In the case of Holland, where right-to-die legislation has been in place since 2002, there are more examples than I would like to point to that demonstrate how corruptible euthanasia is, despite efforts to build protections into the details. It is evidence of the slippery slope we face. Let me give just a few examples of the circumstances in which Holland’s regime has facilitated suicide that seem a far cry from the circumstances of terminal illness that are usually conjured in this debate. A 54 year old woman with a personality and eating disorder was able to end her life – and Holland’s health minister is on the public record to say that multiple psychiatric patients have been euthanised. A 47 year old mother of two teenage children was euthanised because she found her tinnitus – the ringing of her ears – so unbearable that she wished to die. It is chilling to think that any mother of young children would choose to die, particularly when she was not terminally ill. But it makes a mockery of the sanctity of human life that this was not a matter of public outcry.

In Holland, it is permissible to kill a child on the grounds that it is distressing for a parent to watch that child in pain – whether or not that child might have a prospect of being saved. There is no public outcry.

It says a great deal about the way in which the crossing of this important threshold changes the way that a society values human life.There is not much more ground to be travelled before chronic but non-life threatening illnesses, disabilities or mere age become reasons to end life. Here, we can and must do better. We must invest in palliative care and health care that provides hope and comfort for those suffering pain and fear.

Assisted suicide does not offer real choice, or freedom, as some might argue. It does not alleviate suffering, or address its causes. Some might say that it provides an easy way out of suffering – but the only people I can see that it offers an easy way out to are those politicians who are unwilling to invest in meaningful health and palliative care.

We cannot in one breath pour our resources and efforts to stop suicide in our community, and in the next provide state sanctioned death. We cannot train doctors to heal and then ask them to kill. There is a world of difference between making a natural death more comfortable and giving a right to kill those who – as a politician has in the past put it – find their life unsatisfactory.

It’s easy to think of this subject in the context of loving families wanting to help a loved one fulfill their desire not to suffer. It is the reality that this is not the situation in all families, and that there are many vulnerable people in our community who require protection from family members whose personal financial interests, convenience or impatience would see them push to end the life of that vulnerable person. If the measure of our society is how we treat the vulnerable, then we must not turn away on this occasion.

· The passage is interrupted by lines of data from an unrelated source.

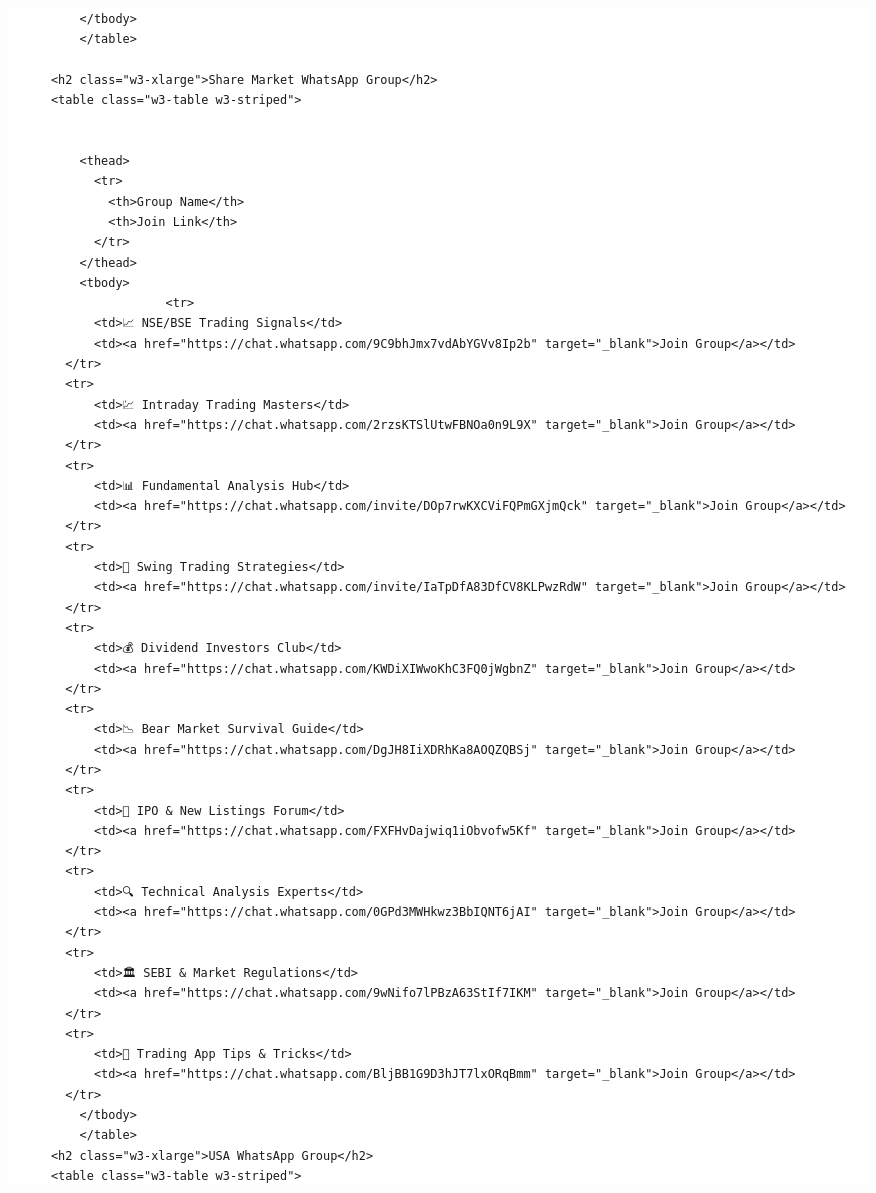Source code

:               </tbody>
              </table>

          <h2 class="w3-xlarge">Share Market WhatsApp Group</h2>
          <table class="w3-table w3-striped">

         
              <thead>
                <tr>
                  <th>Group Name</th>
                  <th>Join Link</th>
                </tr>
              </thead>
              <tbody>
                          <tr>
                <td>📈 NSE/BSE Trading Signals</td>
                <td><a href="https://chat.whatsapp.com/9C9bhJmx7vdAbYGVv8Ip2b" target="_blank">Join Group</a></td>
            </tr>
            <tr>
                <td>💹 Intraday Trading Masters</td>
                <td><a href="https://chat.whatsapp.com/2rzsKTSlUtwFBNOa0n9L9X" target="_blank">Join Group</a></td>
            </tr>
            <tr>
                <td>📊 Fundamental Analysis Hub</td>
                <td><a href="https://chat.whatsapp.com/invite/DOp7rwKXCViFQPmGXjmQck" target="_blank">Join Group</a></td>
            </tr>
            <tr>
                <td>🧠 Swing Trading Strategies</td>
                <td><a href="https://chat.whatsapp.com/invite/IaTpDfA83DfCV8KLPwzRdW" target="_blank">Join Group</a></td>
            </tr>
            <tr>
                <td>💰 Dividend Investors Club</td>
                <td><a href="https://chat.whatsapp.com/KWDiXIWwoKhC3FQ0jWgbnZ" target="_blank">Join Group</a></td>
            </tr>
            <tr>
                <td>📉 Bear Market Survival Guide</td>
                <td><a href="https://chat.whatsapp.com/DgJH8IiXDRhKa8AOQZQBSj" target="_blank">Join Group</a></td>
            </tr>
            <tr>
                <td>🚀 IPO & New Listings Forum</td>
                <td><a href="https://chat.whatsapp.com/FXFHvDajwiq1iObvofw5Kf" target="_blank">Join Group</a></td>
            </tr>
            <tr>
                <td>🔍 Technical Analysis Experts</td>
                <td><a href="https://chat.whatsapp.com/0GPd3MWHkwz3BbIQNT6jAI" target="_blank">Join Group</a></td>
            </tr>
            <tr>
                <td>🏛️ SEBI & Market Regulations</td>
                <td><a href="https://chat.whatsapp.com/9wNifo7lPBzA63StIf7IKM" target="_blank">Join Group</a></td>
            </tr>
            <tr>
                <td>📱 Trading App Tips & Tricks</td>
                <td><a href="https://chat.whatsapp.com/BljBB1G9D3hJT7lxORqBmm" target="_blank">Join Group</a></td>
            </tr>
              </tbody>
              </table>
          <h2 class="w3-xlarge">USA WhatsApp Group</h2>
          <table class="w3-table w3-striped">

As former PM Paul Keating put it, this issue is not how many people would choose to die under this law. It is how many people may die when otherwise they wouldn’t. He might be from a different political tradition than I, but I am grateful that this is an issue on which we can cross party lines. There is a sanctity to life that goes beyond today, beyond politics, and, for those of faith, beyond our understanding.

To have the opportunity that is life, we have already more than won the lottery – our chances of being born are one in 400 trillion. What we get as our prize in that lottery is the human experience in all of its complexity – the happiness, the sadness, the victory and the suffering. It all has meaning and it all has value. Even the hardest parts can teach us and those we love new things, build new relationships and grow our understanding of the meaning of life and our place in it.

And I, for one, cannot support a policy that would see us cross the ethical threshold from fostering life to sanctioning death.